(DATASET RECORDS)
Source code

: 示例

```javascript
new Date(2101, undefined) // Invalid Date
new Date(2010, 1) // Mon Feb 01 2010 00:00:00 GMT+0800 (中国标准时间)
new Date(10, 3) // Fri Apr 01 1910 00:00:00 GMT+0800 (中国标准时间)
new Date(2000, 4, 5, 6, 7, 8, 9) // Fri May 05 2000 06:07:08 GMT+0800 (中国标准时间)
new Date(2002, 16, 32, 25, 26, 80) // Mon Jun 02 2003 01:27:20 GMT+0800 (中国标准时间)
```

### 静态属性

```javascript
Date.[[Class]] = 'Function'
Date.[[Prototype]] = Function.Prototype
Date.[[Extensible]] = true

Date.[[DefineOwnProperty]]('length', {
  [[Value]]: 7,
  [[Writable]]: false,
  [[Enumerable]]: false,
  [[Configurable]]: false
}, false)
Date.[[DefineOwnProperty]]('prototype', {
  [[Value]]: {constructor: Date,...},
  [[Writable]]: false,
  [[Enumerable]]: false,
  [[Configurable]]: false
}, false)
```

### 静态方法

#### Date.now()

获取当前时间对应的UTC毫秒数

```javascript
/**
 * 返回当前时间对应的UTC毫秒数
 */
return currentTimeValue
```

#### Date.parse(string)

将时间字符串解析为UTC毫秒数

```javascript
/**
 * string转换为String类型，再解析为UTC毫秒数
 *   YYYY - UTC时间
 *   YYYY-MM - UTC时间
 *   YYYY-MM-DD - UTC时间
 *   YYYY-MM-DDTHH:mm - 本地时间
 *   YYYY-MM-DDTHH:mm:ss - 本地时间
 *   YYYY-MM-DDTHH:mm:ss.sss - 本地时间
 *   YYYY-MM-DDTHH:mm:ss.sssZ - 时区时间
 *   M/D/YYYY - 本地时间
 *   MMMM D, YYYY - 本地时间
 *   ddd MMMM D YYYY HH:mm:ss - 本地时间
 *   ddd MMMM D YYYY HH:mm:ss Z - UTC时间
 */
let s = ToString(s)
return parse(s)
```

(ASSIGNED TASK)
Lines holding the word "DDTHH" should be copied from the entries above.

(SOLUTION)
 *   YYYY-MM-DDTHH:mm - 本地时间
 *   YYYY-MM-DDTHH:mm:ss - 本地时间
 *   YYYY-MM-DDTHH:mm:ss.sss - 本地时间
 *   YYYY-MM-DDTHH:mm:ss.sssZ - 时区时间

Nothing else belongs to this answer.